Dataset records Block Start

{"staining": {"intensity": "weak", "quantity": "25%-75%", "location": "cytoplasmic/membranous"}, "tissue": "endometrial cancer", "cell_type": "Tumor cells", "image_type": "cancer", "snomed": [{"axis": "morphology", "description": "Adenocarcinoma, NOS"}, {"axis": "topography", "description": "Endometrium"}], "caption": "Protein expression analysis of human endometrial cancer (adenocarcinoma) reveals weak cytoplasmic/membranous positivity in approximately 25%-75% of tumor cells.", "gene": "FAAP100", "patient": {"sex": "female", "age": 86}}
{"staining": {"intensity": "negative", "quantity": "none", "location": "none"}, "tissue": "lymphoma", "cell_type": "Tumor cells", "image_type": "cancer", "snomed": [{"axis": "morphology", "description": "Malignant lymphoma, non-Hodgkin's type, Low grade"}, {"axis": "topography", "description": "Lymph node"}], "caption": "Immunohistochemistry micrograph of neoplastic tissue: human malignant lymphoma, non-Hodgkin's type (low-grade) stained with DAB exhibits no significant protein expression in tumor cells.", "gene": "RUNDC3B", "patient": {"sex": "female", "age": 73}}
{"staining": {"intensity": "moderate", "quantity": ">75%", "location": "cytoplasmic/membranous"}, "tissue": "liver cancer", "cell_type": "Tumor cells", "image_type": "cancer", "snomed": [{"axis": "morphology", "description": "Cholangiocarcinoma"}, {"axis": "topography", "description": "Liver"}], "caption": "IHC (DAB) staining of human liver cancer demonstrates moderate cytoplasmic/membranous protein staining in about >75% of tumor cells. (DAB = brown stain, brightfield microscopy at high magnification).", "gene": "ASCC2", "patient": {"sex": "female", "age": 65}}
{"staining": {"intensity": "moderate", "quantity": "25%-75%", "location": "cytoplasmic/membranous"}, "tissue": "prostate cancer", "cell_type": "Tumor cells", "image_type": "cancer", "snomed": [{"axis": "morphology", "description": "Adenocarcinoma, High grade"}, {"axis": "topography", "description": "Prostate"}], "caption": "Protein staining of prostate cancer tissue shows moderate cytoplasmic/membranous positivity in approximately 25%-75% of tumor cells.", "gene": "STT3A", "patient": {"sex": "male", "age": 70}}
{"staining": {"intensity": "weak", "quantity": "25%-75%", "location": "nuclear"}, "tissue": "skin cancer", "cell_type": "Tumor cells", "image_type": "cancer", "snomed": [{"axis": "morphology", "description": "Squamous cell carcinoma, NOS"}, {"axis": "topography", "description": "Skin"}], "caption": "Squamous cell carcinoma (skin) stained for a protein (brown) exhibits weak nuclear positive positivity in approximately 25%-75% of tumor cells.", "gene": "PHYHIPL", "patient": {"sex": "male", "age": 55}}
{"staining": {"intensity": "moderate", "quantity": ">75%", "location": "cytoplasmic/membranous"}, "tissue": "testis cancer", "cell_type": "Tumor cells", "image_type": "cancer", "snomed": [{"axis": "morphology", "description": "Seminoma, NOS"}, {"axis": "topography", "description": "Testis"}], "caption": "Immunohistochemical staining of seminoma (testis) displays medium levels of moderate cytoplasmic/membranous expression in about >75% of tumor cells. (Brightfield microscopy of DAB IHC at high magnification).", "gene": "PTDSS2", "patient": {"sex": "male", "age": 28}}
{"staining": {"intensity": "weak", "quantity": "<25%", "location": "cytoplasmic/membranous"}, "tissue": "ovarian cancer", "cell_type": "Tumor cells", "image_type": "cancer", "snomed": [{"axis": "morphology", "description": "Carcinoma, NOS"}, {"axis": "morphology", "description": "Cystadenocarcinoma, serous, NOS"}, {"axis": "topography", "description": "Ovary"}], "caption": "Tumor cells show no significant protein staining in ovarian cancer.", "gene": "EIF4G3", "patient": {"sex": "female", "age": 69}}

Dataset records Block End

__Exercise directions__
Output the listing in full. Leave every line unchanged.

__Solved problem__
{"staining": {"intensity": "weak", "quantity": "25%-75%", "location": "cytoplasmic/membranous"}, "tissue": "endometrial cancer", "cell_type": "Tumor cells", "image_type": "cancer", "snomed": [{"axis": "morphology", "description": "Adenocarcinoma, NOS"}, {"axis": "topography", "description": "Endometrium"}], "caption": "Protein expression analysis of human endometrial cancer (adenocarcinoma) reveals weak cytoplasmic/membranous positivity in approximately 25%-75% of tumor cells.", "gene": "FAAP100", "patient": {"sex": "female", "age": 86}}
{"staining": {"intensity": "negative", "quantity": "none", "location": "none"}, "tissue": "lymphoma", "cell_type": "Tumor cells", "image_type": "cancer", "snomed": [{"axis": "morphology", "description": "Malignant lymphoma, non-Hodgkin's type, Low grade"}, {"axis": "topography", "description": "Lymph node"}], "caption": "Immunohistochemistry micrograph of neoplastic tissue: human malignant lymphoma, non-Hodgkin's type (low-grade) stained with DAB exhibits no significant protein expression in tumor cells.", "gene": "RUNDC3B", "patient": {"sex": "female", "age": 73}}
{"staining": {"intensity": "moderate", "quantity": ">75%", "location": "cytoplasmic/membranous"}, "tissue": "liver cancer", "cell_type": "Tumor cells", "image_type": "cancer", "snomed": [{"axis": "morphology", "description": "Cholangiocarcinoma"}, {"axis": "topography", "description": "Liver"}], "caption": "IHC (DAB) staining of human liver cancer demonstrates moderate cytoplasmic/membranous protein staining in about >75% of tumor cells. (DAB = brown stain, brightfield microscopy at high magnification).", "gene": "ASCC2", "patient": {"sex": "female", "age": 65}}
{"staining": {"intensity": "moderate", "quantity": "25%-75%", "location": "cytoplasmic/membranous"}, "tissue": "prostate cancer", "cell_type": "Tumor cells", "image_type": "cancer", "snomed": [{"axis": "morphology", "description": "Adenocarcinoma, High grade"}, {"axis": "topography", "description": "Prostate"}], "caption": "Protein staining of prostate cancer tissue shows moderate cytoplasmic/membranous positivity in approximately 25%-75% of tumor cells.", "gene": "STT3A", "patient": {"sex": "male", "age": 70}}
{"staining": {"intensity": "weak", "quantity": "25%-75%", "location": "nuclear"}, "tissue": "skin cancer", "cell_type": "Tumor cells", "image_type": "cancer", "snomed": [{"axis": "morphology", "description": "Squamous cell carcinoma, NOS"}, {"axis": "topography", "description": "Skin"}], "caption": "Squamous cell carcinoma (skin) stained for a protein (brown) exhibits weak nuclear positive positivity in approximately 25%-75% of tumor cells.", "gene": "PHYHIPL", "patient": {"sex": "male", "age": 55}}
{"staining": {"intensity": "moderate", "quantity": ">75%", "location": "cytoplasmic/membranous"}, "tissue": "testis cancer", "cell_type": "Tumor cells", "image_type": "cancer", "snomed": [{"axis": "morphology", "description": "Seminoma, NOS"}, {"axis": "topography", "description": "Testis"}], "caption": "Immunohistochemical staining of seminoma (testis) displays medium levels of moderate cytoplasmic/membranous expression in about >75% of tumor cells. (Brightfield microscopy of DAB IHC at high magnification).", "gene": "PTDSS2", "patient": {"sex": "male", "age": 28}}
{"staining": {"intensity": "weak", "quantity": "<25%", "location": "cytoplasmic/membranous"}, "tissue": "ovarian cancer", "cell_type": "Tumor cells", "image_type": "cancer", "snomed": [{"axis": "morphology", "description": "Carcinoma, NOS"}, {"axis": "morphology", "description": "Cystadenocarcinoma, serous, NOS"}, {"axis": "topography", "description": "Ovary"}], "caption": "Tumor cells show no significant protein staining in ovarian cancer.", "gene": "EIF4G3", "patient": {"sex": "female", "age": 69}}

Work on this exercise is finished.